## Passage for review
==*==

Deportation threat devastates family

Rosa Schulze-Osthoff and Tom Owen with six-year-old Jakob and his five-year-old sister Lily. Photo supplied

A HAMILTON HILL family being threatened with deportation by the Albanese government because of their son’s Down syndrome say Australia immigration laws are discriminatory and need to brought into the 21st century. 

After hearing last week about a Perth family who’d been facing the same predicament but were granted residency after federal immigration minister Andrew Giles intervened in the case, Tom Owen and Rosa Schulze-Osthoff contacted the Herald about their situation.

“We feel utterly defeated,” said Mr Owen, father of six-year-old Jakob.

“Jay isn’t needing any assistance or hospital treatments, he is covered by the reciprocal health agreement, he has a British passport, not to mention I pay for the top private health.

“So regarding Jay costing the system, I don’t know where that comes from. It’s just not true.”

Federal law denies people permanent residency if they do not pass a “health-check”, but it contains so many criteria stacked against people with a disability, that it’s virtually impossible for them to qualify.

The immigration department had told the other Perth family that their son, who also has Down syndrome, would cost taxpayers $664,000 over a decade in medical costs.

==*==

## Supplied information
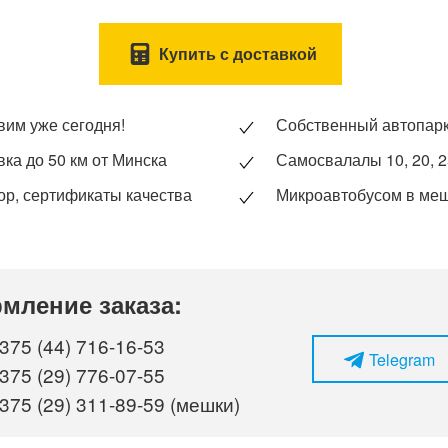
Купить с доставкой
вим уже сегодня!
Собственный автопар
вка до 50 км от Минска
Самосвалалы 10, 20, 2
ор, сертификаты качества
Микроавтобусом в ме
мление заказа:
375 (44) 716-16-53
Telegram
375 (29) 776-07-55
375 (29) 311-89-59 (мешки)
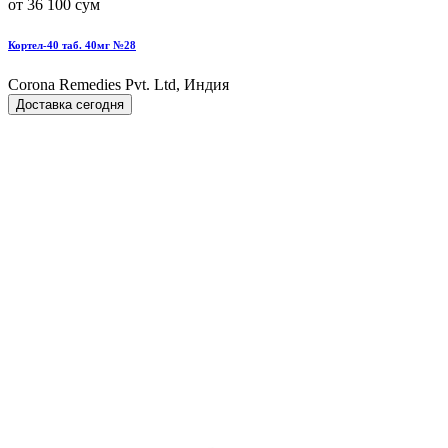
от 36 100 сум
Кортел-40 таб. 40мг №28
Corona Remedies Pvt. Ltd, Индия
Доставка сегодня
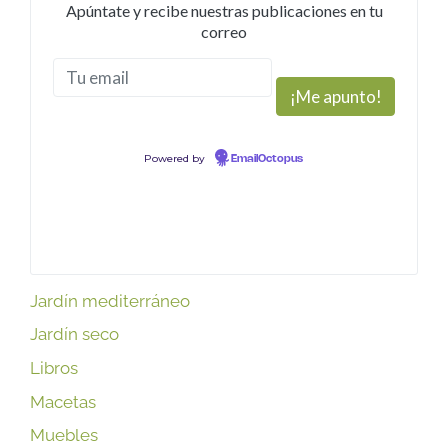
Apúntate y recibe nuestras publicaciones en tu
correo
Powered by
EmailOctopus
Jardín mediterráneo
Jardín seco
Libros
Macetas
Muebles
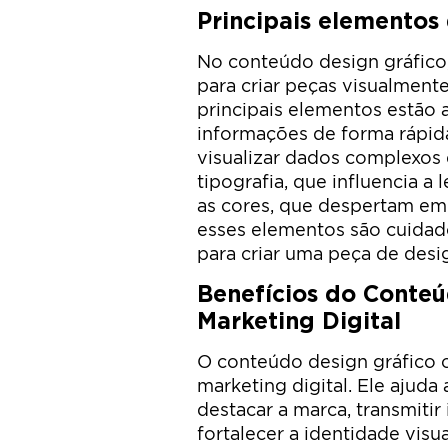
Principais elementos
No conteúdo design gráfico
para criar peças visualmente
principais elementos estão 
informações de forma rápida
visualizar dados complexos d
tipografia, que influencia a 
as cores, que despertam e
esses elementos são cuida
para criar uma peça de desig
Benefícios do Conteú
Marketing Digital
O conteúdo design gráfico o
marketing digital. Ele ajuda 
destacar a marca, transmitir
fortalecer a identidade vis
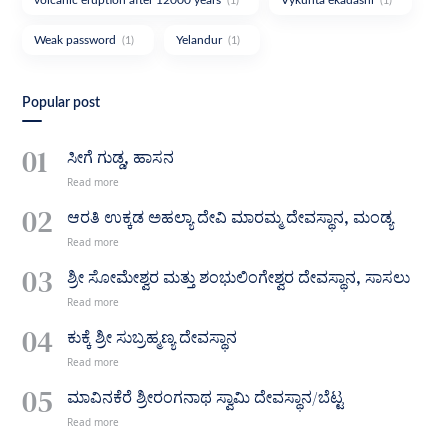
volcanic eruption after 12000 years
Vykunta ekadashi
(1)
(1)
Weak password
Yelandur
(1)
(1)
Popular post
ಸೀಗೆ ಗುಡ್ಡ, ಹಾಸನ
ಆರತಿ ಉಕ್ಕಡ ಅಹಲ್ಯಾ ದೇವಿ ಮಾರಮ್ಮ ದೇವಸ್ಥಾನ, ಮಂಡ್ಯ
ಶ್ರೀ ಸೋಮೇಶ್ವರ ಮತ್ತು ಶಂಭುಲಿಂಗೇಶ್ವರ ದೇವಸ್ಥಾನ, ಸಾಸಲು
ಕುಕ್ಕೆ ಶ್ರೀ ಸುಬ್ರಹ್ಮಣ್ಯ ದೇವಸ್ಥಾನ
ಮಾವಿನಕೆರೆ ಶ್ರೀರಂಗನಾಥ ಸ್ವಾಮಿ ದೇವಸ್ಥಾನ/ಬೆಟ್ಟ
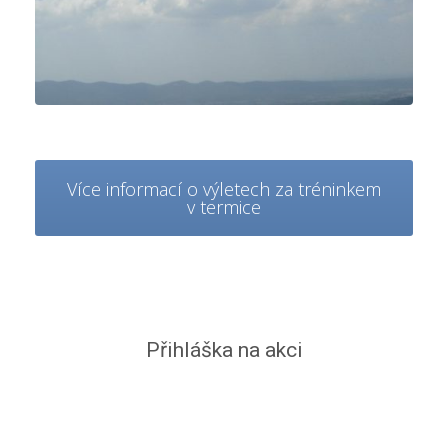
Více informací o výletech za tréninkem
v termice
Přihláška na akci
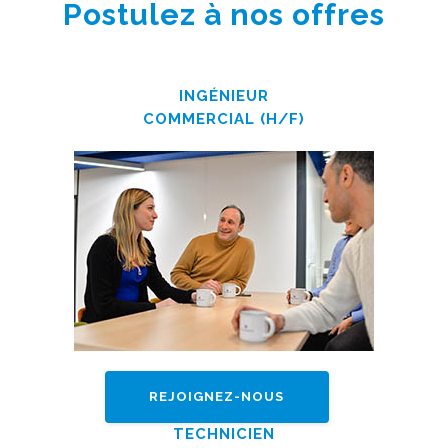
Postulez à nos offres
INGÉNIEUR
COMMERCIAL (H/F)
REJOIGNEZ-NOUS
TECHNICIEN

==*==

## What to do
(a) Copy out part of the news story word for word, beginning at the words "Federal law denies" and stopping after "them to qualify.".
(b) In the news story, what figure did the immigration department give the other Perth family for their son's medical costs to taxpayers over a decade?
The rows play no part in this work.

## Answers for the tasks
(a)
Federal law denies people permanent residency if they do not pass a “health-check”, but it contains so many criteria stacked against people with a disability, that it’s virtually impossible for them to qualify.

(b) $664,000